7 de maio de 2008

marco do correio - carta terceira

(carta a uma morta em vida)

Quando eras pequena a tua irmã chamava-te morcego.

Fechavas-te no quarto a ler livros tirados da estante dos teus pais, corrias os estores e lias à média-luz.
Ouvias música clássica.
Rejeitavas tudo o que as outras crianças elegiam.
Começaste a escrever poesia e mostravas-ma. Eu duvidava da autoria dos poemas por serem demasiado adultos e pesados.
Mais tarde, quando pudeste escolher a tua roupa, vestias-te de preto.
Tinhas olheiras que não disfarçavas.
À primeira desilusão amorosa, o teu pai disse-te que começavas cedo demais, que assim terias muito que chorar durante toda a vida.
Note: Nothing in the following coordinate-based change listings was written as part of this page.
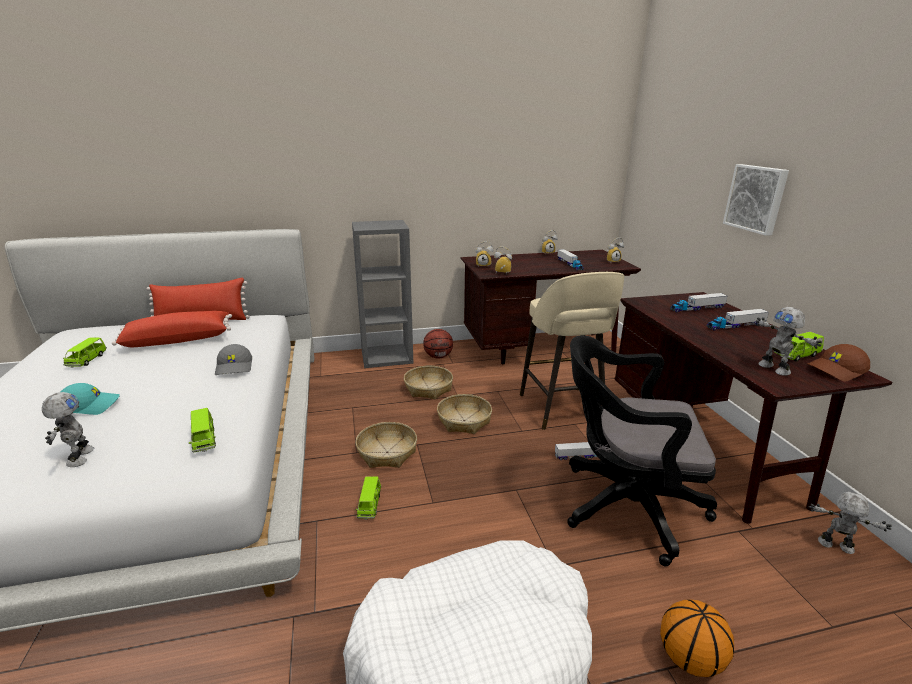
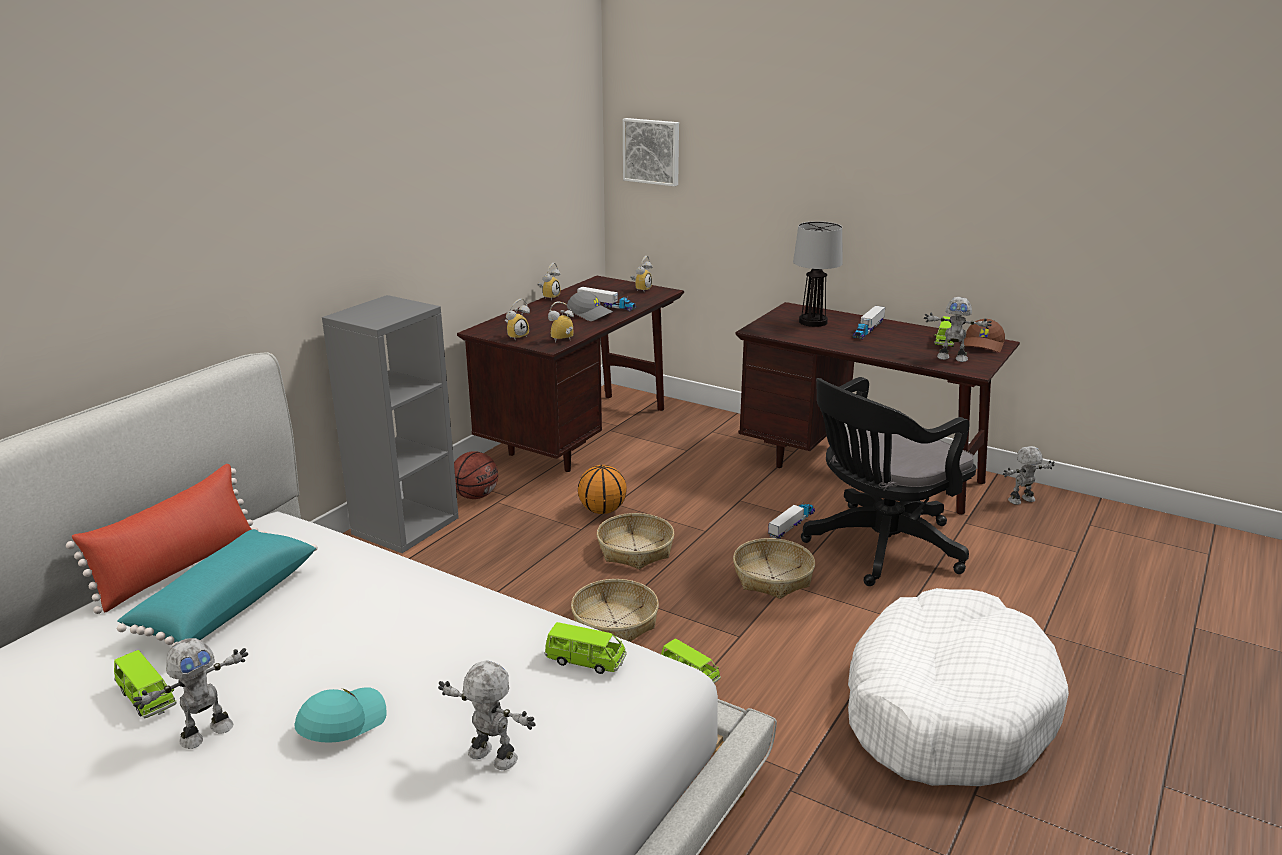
camera: 45 degrees left, 0 degrees up
red pillow [112,311,232,347] -> turquoise pillow [117,529,318,646]
grey cap [215,344,252,375] -> grey cap moved to [567,291,613,321]
basket [404,366,453,399] -> basket moved to [733,538,815,599]
beige stool [520,272,625,430] -> none
basketball [660,600,734,677] -> basketball moved to [578,465,627,514]
toy truck [670,293,727,313] -> table lamp [793,221,842,327]
picture [723,164,789,236] -> picture moved to [623,118,679,186]
none -> toy robot [133,638,248,749]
Não se enganou.
Mais tarde ainda, a psicóloga que te acompanhava insistia para que fizesses os lutos que foste acumulando e que te impediam o sorriso. Em vez do luto, levantaste a cabeça e seguiste confiante de que não precisavas de os fazer.
Já vestias cores claras e já abrias as janelas, mas era tarde.
Morreste triste e com toda a vida por viver.
Que tenhas agora a paz que não encontraste.